Attack is causing delays in responses to non-emergencies

The City of Oakland in California has declared a local state of emergency, as it continues to grapple with a ransomware attack that began on 8th February.

Interim city administrator G. Harold Duffey announced the state of emergency on Tuesday, explaining it would help speed up the city's response and enable the procurement of materials and equipment.

The attack closed Oakland City Hall and left several non-emergency systems and phone lines offline. Emergency systems such as 911 dispatch, fire and financial services were not affected.

Oakland police have warned that the attack is causing delays in responding to non-emergency situations.

Many systems taken down in the immediate aftermath of the incident remain offline.

The identity of the group behind the attack is still unknown. Oakland has not shared any ransom demands or data theft.

The City is working with a forensics firm to analyse and respond to the attack. Law enforcement officials from all levels of government, including federal, are investigating the attack.

Oakland officials have thanked the community for their patience.

"The City is appreciative of the community for their patience as staff across the organisation work collaboratively to minimize disruptions and implement workarounds to normal business processes that allow the City to continue delivering services," a statement said.

Local reporter Jaime Omar Yassin was first to report the attack on Twitter last week. In 2022, Yassin had written about the City's IT department being understaffed and vulnerable to ransomware attacks.
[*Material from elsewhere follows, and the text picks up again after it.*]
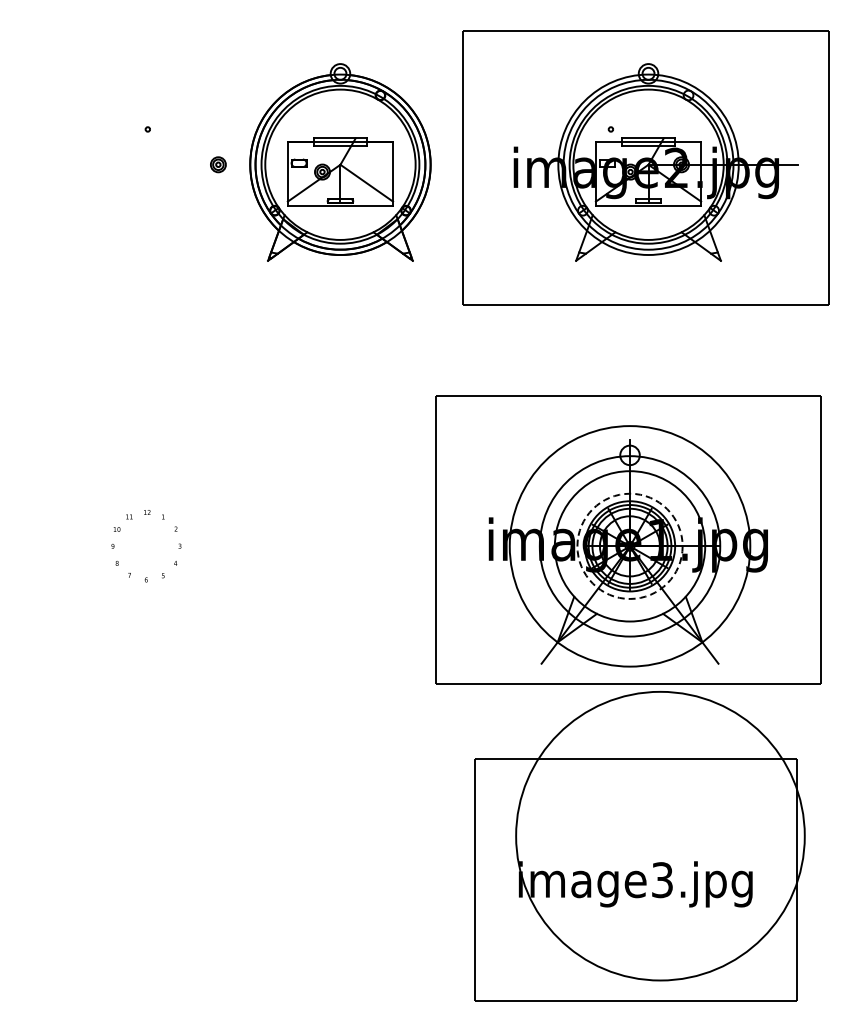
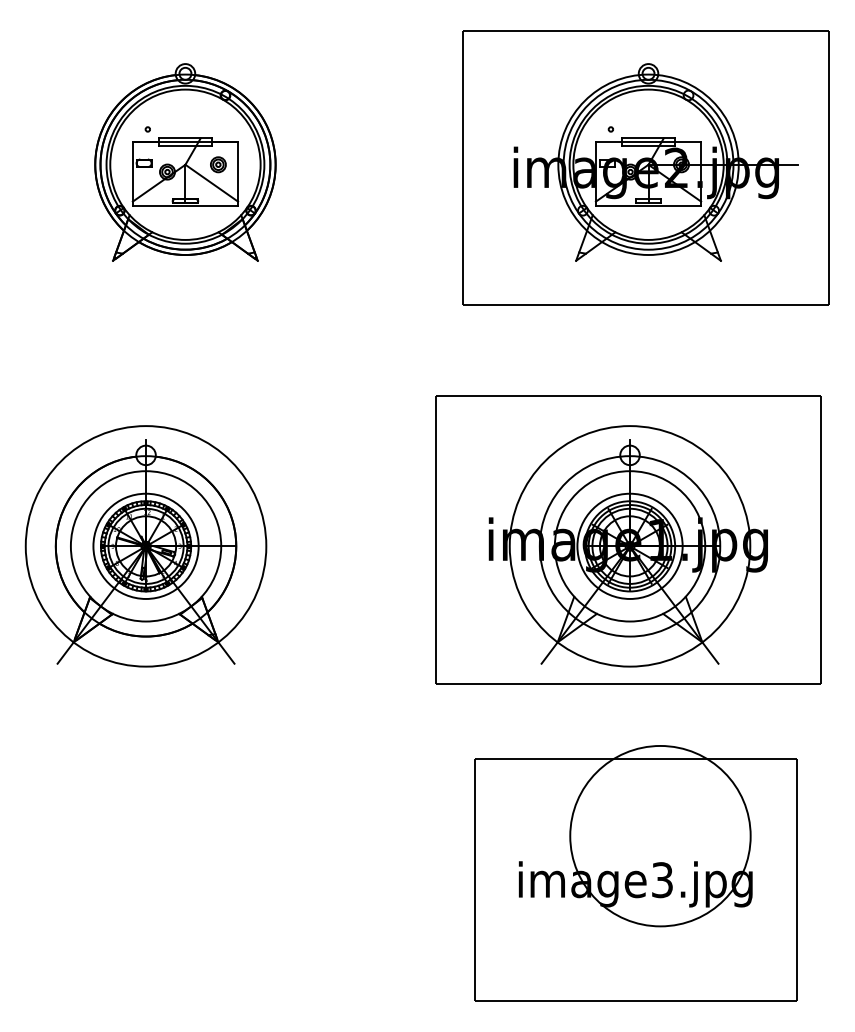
part at (340, 162) position: (340, 162) -> (185, 162)
circle at (629, 545): dashed -> solid
part at (145, 546): none -> present
circle at (660, 835) diameter: 289 px -> 180 px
Ransomware attacks targeting US cities and counties have become increasingly common in recent years. In several cases these have led to the shutdown of critical services, including election systems and school districts.

Some cities have paid ransoms, while others have chosen not to - sometimes with expensive results.
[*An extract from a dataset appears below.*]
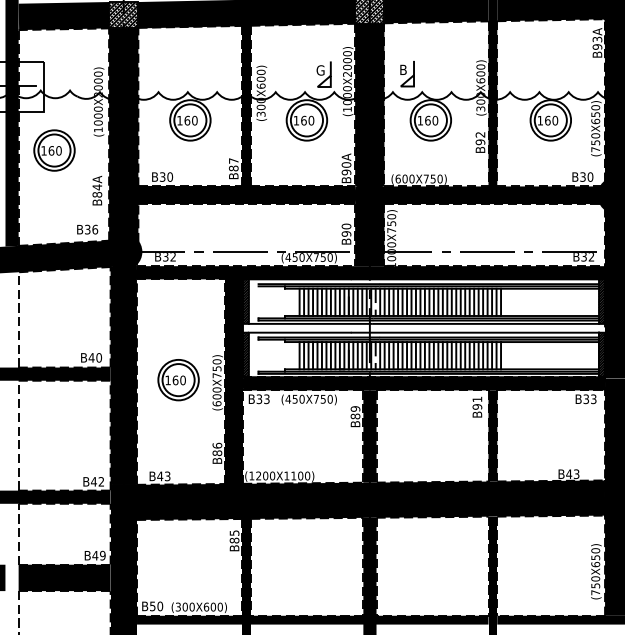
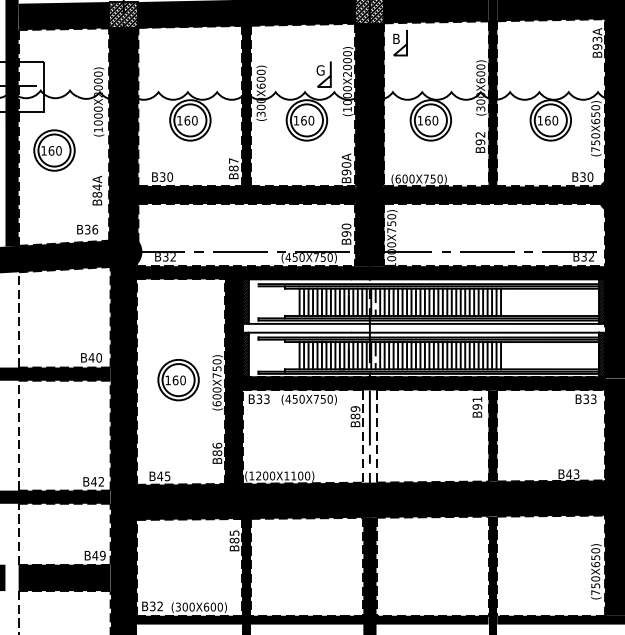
part at (407, 74) position: (407, 74) -> (400, 43)
fill at (369, 436): present -> none
text at (167, 475): B43 -> B45
text at (156, 606): B50 -> B32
The City of Atlanta, for instance, spent millions to recover impacted systems after refusing to pay a $51,000 ransom.

In January, Microsoft said it was tracking over 100 ransomware gangs that had deployed more than 50 unique ransomware families through the end of 2022.
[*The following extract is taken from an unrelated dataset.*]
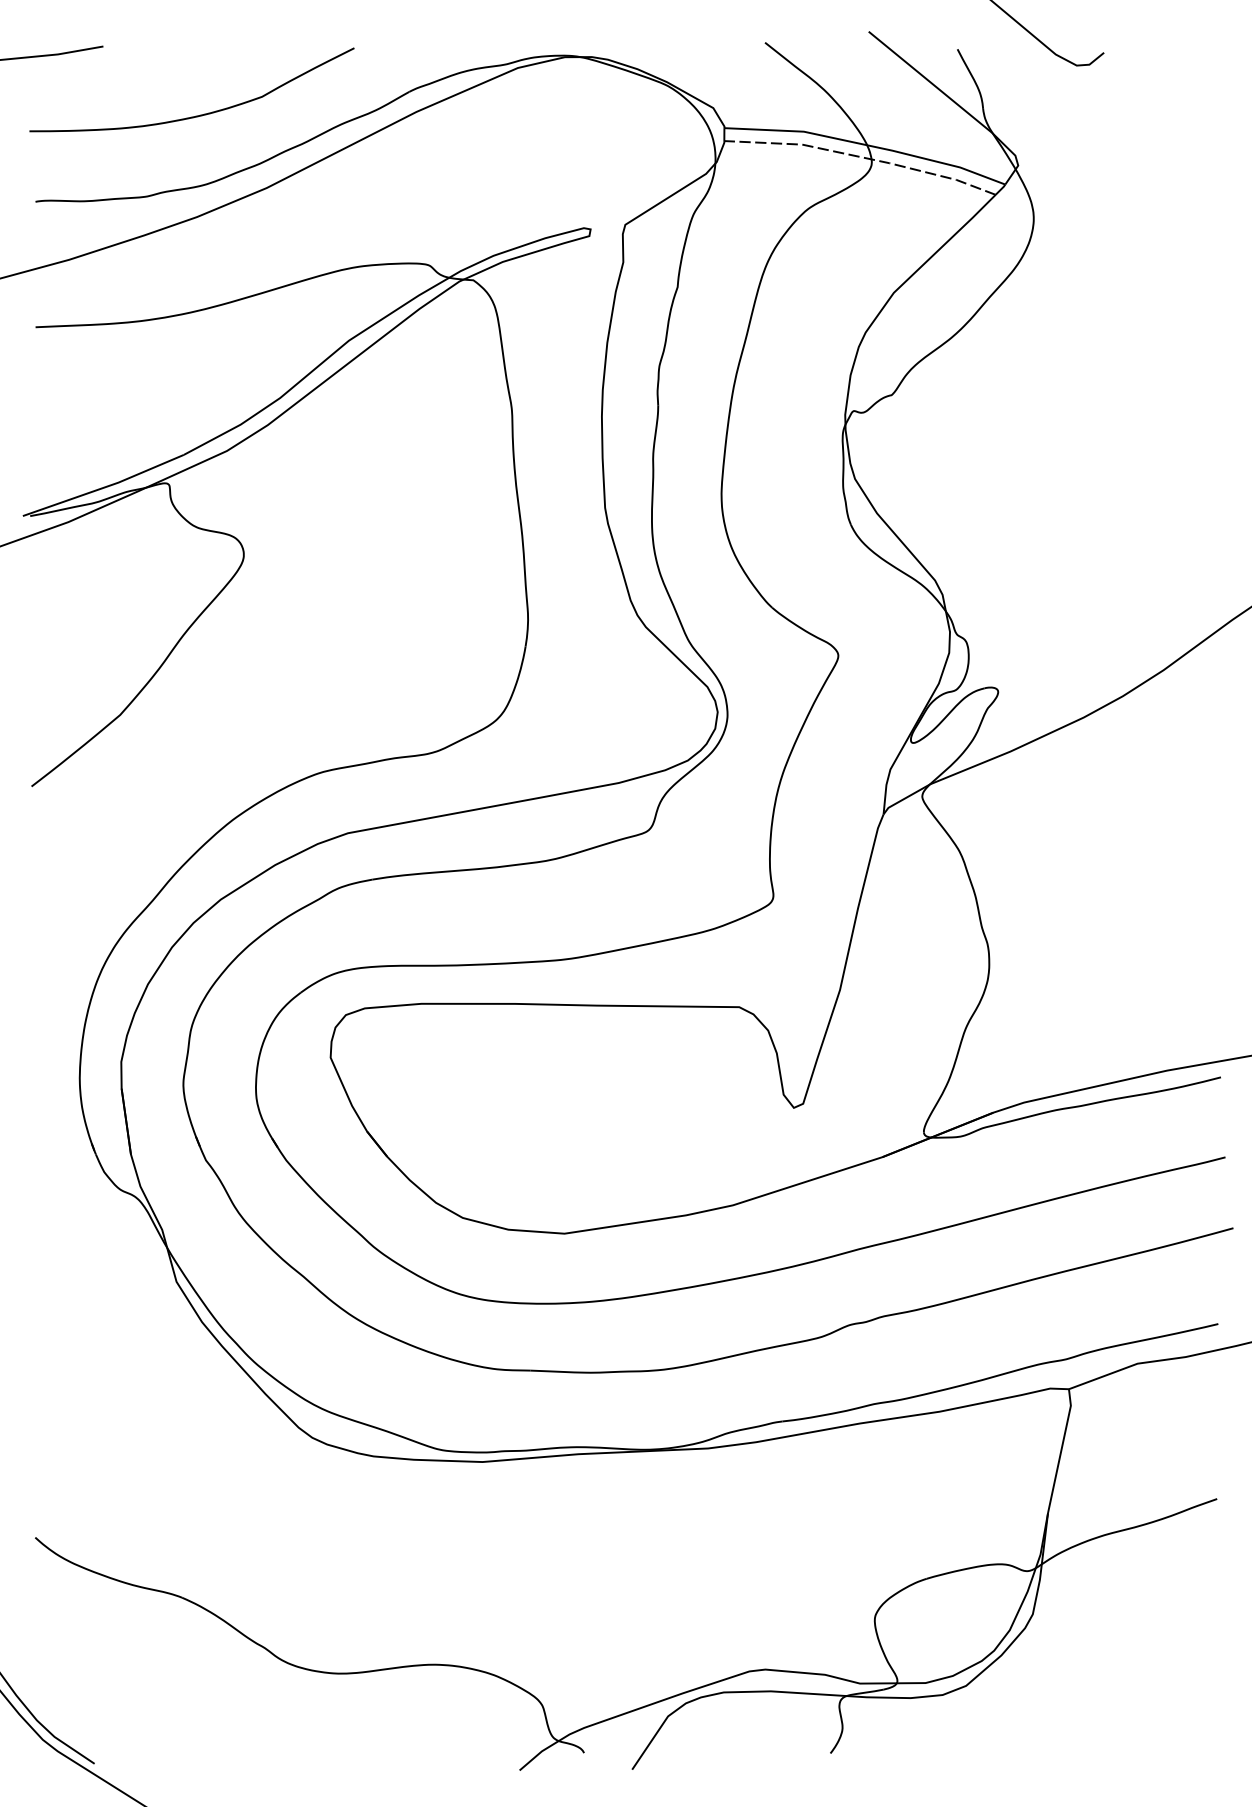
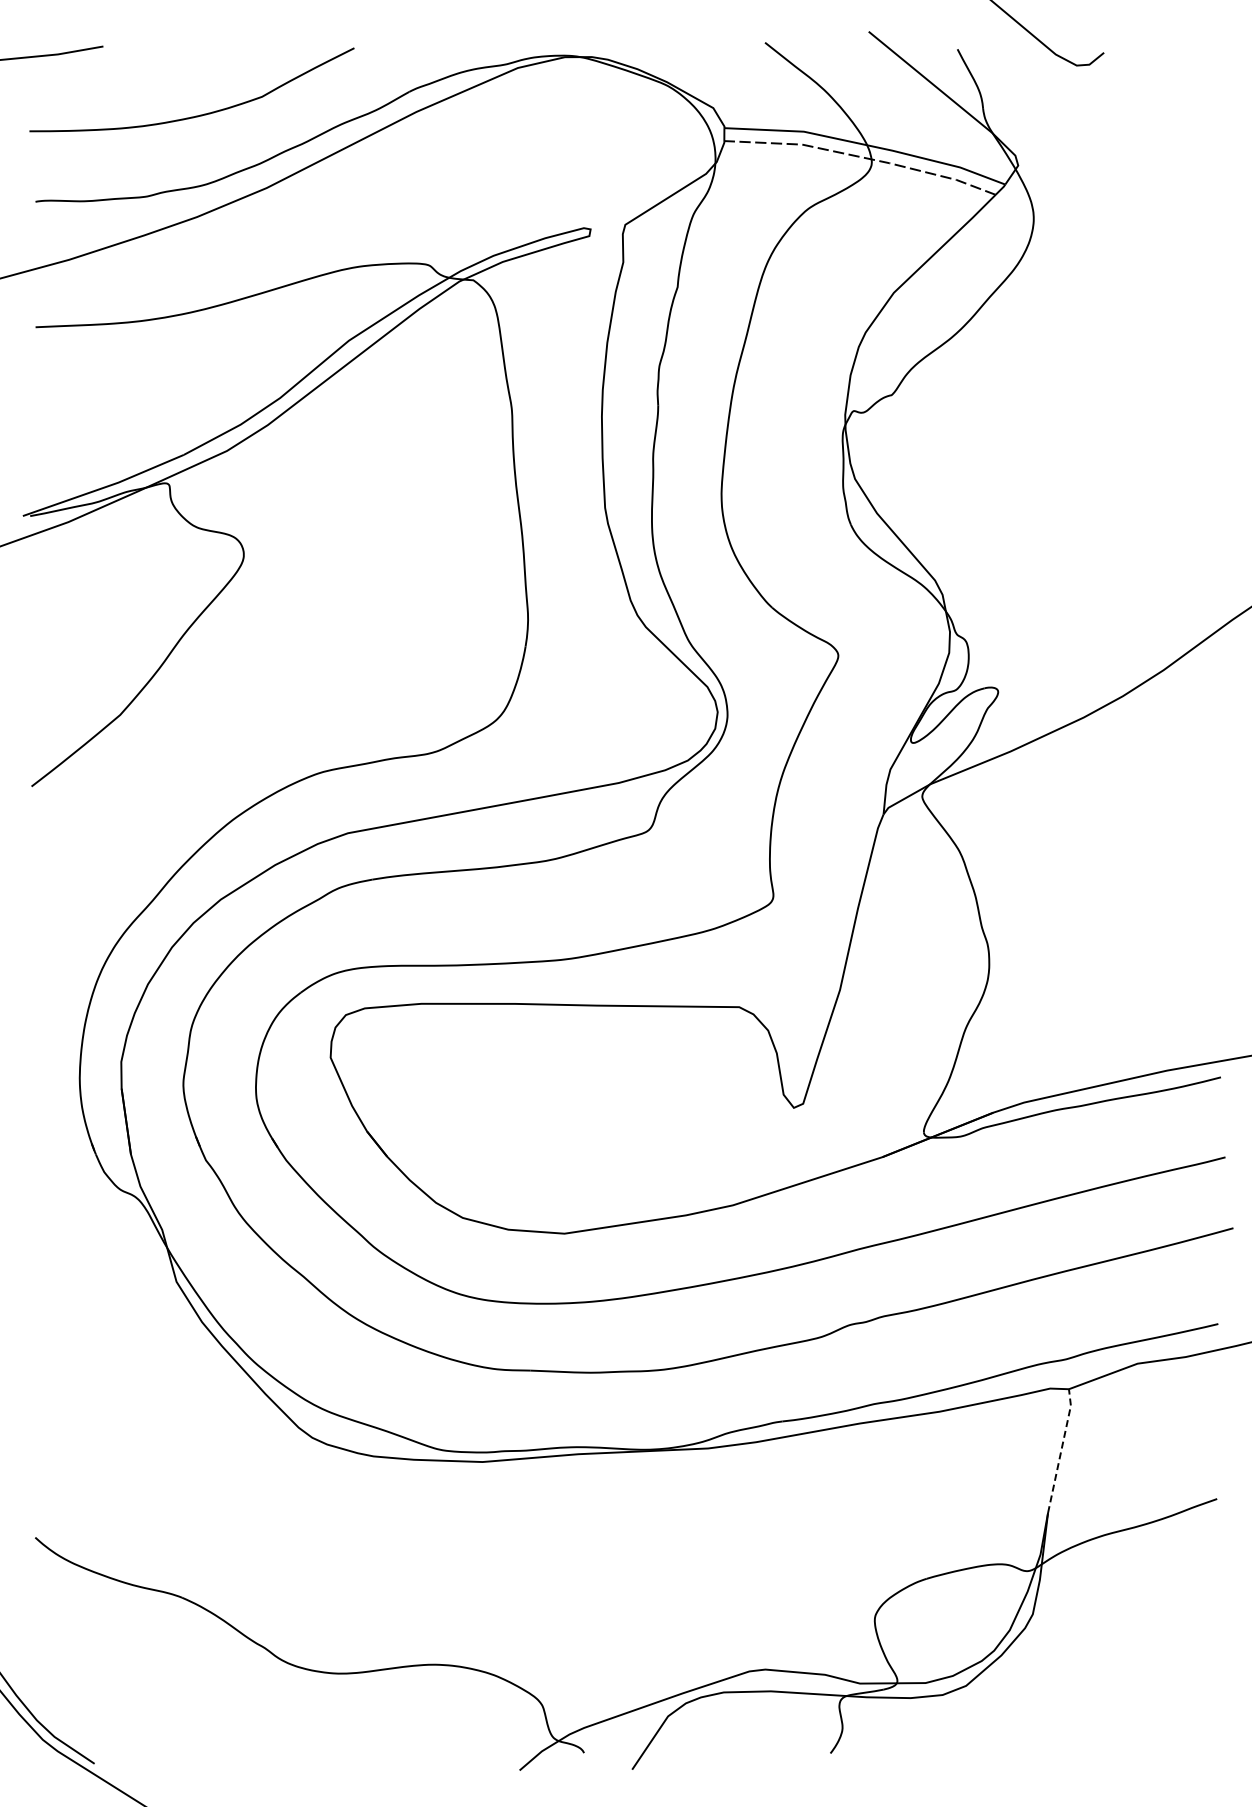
line at (1061, 1450): solid -> dashed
The US federal government has been vocal in its efforts to crack down on ransomware gangs.

Last month, US federal agencies seized Tor payment and data leak sites belonging to the Hive ransomware operation, which Hive used to collect millions of dollars in extortion payments.

A US government report claims Hive and its clients targeted more than 1,300 businesses globally between June 2021 and November 2022, collecting approximately $100 million in ransom payments.

Also last month, the US Department of Justice arrested the Russian founder of huge cryptocurrency exchange Bitzlato. The Department accused the Russian national, who now resides in China, of operating a company that handled more than $700 million in illegal transactions and violating laws intended to prevent money laundering.